After this quick tour of the cyber-lab, it's time to get to work.  The bulk of the book is dedicated to real bioinformatics tools.  It starts with an introduction to the use of the web for finding articles.  Ho hum.  But did you know that the articles database at NCBI is intimately linked with its genetic and protein databases?  You can search for articles by entering your sequence, finding similar molecules and then linking directly to the articles that described them first.  And if your sequence is novel, you can easily submit an on-line record of your discovery.  It's all in the book.

But you don't need a Linux station to fiddle around on the web.  The rest of the book describes the nuts and bolts of a number of bioinformatics packages.  How does ClustaW align multiple sequences?
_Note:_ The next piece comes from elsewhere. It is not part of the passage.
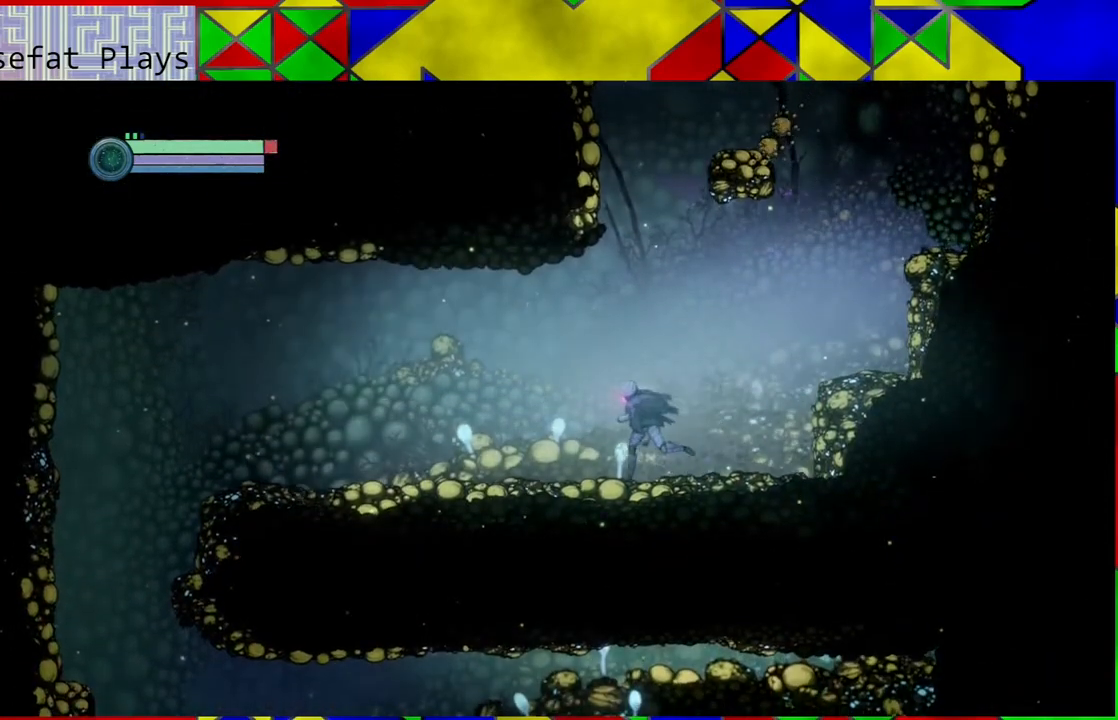
{"buttons": [], "left_stick": "left", "right_stick": "center", "events": []}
How can we create molecular models with MolScript?  How can we create a biochemical pathway database? It's all in the book.

The books that O'Reilly is most famous for are their "In a Nutshell" series. These books present a language or computer system in a brief, consistent format.  True to tradition, O'Reilly's Sequence Analysis in a Nutshell is a compact volume that describes the basic functions and options available for a host of sequence analysis programs.  Warning for Biologists: whereas Developing Bioinformatics Computer Skills is largely designed for biologists, Sequence Analysis In A Nutshell is written in the terse style that programmers are used to from the Unix man pages.

The book starts with a section describing the data formats of several bioinformatics databases.  The formats described include: FASTA, GenBank, SWISS_PROT, PFAM and PROSITE.  All of these are widely used formats that might be useful in the design of a new tool.

 At the end of the book are two sections that have probably never been seen before in a computer manual: a complete table of the amino acids, with structures and chemical properties, and a complete table of the genetic code (that is the translation code from DNA triplets to amino acids) for every kind of organism imaginable. Even biology texts will often skimp on this last part.

O'Reilly has put out two excellent, useful, volumes describing the tools and skills necessary to set up a modern bioinformatics laboratory.  The programming community will have no trouble finding them: let's hope the word gets out to the biologists as well.

Eric Katz is a Doctoral student in Bioinformatics at Kent State University.